What is it that we see in porn? Sure, there is the attractive body (bodies) of our fellow man (or woman), naked in all his glory, performing some sexual act and inviting us to watch. Opponents of pornography, such as women's groups, would say that porn, from posing in Playboy to participating in adult entertainment, is denigrating and insulting to the woman and to womenkind. I would counter that instead, porn makes one anonymous. Because, especially with adult videos, we incorporate ourselves into the movie, replacing the partner of our choice with ourselves. We moan when they moan, we reach our climax when they do. And the cameramen know this and spend more time on closeups, where the face of the other person is not shown, so that we can pretend we are that person. The people on the screen become the anonymous, universal place holders of man or woman.

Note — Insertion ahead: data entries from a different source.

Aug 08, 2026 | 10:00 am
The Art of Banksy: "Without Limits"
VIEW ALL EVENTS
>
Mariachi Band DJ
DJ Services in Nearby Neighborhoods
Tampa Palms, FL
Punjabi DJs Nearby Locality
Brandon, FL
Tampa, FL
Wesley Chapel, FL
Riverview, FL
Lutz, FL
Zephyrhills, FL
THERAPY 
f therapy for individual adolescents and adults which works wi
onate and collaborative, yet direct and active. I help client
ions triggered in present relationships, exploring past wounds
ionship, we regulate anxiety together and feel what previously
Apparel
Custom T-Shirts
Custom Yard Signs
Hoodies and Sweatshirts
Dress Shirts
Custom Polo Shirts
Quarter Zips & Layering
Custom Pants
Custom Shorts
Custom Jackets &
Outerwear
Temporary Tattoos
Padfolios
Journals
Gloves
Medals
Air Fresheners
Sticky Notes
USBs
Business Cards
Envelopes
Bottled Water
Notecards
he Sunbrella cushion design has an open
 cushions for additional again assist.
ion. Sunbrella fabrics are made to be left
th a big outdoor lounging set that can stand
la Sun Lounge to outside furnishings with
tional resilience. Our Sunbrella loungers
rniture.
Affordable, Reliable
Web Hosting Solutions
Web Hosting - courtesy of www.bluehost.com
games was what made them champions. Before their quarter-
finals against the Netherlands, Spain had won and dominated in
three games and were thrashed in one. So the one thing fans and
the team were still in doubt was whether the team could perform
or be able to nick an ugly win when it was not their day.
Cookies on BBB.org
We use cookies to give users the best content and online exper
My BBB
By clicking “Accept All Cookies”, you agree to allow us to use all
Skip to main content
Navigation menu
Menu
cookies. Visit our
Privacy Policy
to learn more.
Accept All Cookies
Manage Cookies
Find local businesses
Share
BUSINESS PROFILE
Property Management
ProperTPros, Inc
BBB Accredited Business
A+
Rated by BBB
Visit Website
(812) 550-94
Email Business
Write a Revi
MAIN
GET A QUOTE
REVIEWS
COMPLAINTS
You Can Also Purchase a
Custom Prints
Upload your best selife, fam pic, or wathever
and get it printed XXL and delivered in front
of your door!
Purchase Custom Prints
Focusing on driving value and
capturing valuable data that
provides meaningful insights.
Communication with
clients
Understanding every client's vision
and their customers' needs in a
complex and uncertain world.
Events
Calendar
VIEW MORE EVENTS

This is why pornography is so addicting. Not because of the actors on the screen or in the magazine, but rather because we replace them with ourselves, and in this, we can fulfill lustful needs without having another person there. And, in some cases, it's the only way to do this. Because socially speaking, not everyone has the ability to find that special Beloved (as Lewis says) to merge lust and Eros together and spend a lifetime with. It is the lust aspect of Eros that turns love into a craving, and without lust, the lack of a loved one in our lives becomes bearable. We hold off making a bad choice which might hurt someone by releasing the tension that lust, a simple biological need, creates in our lives.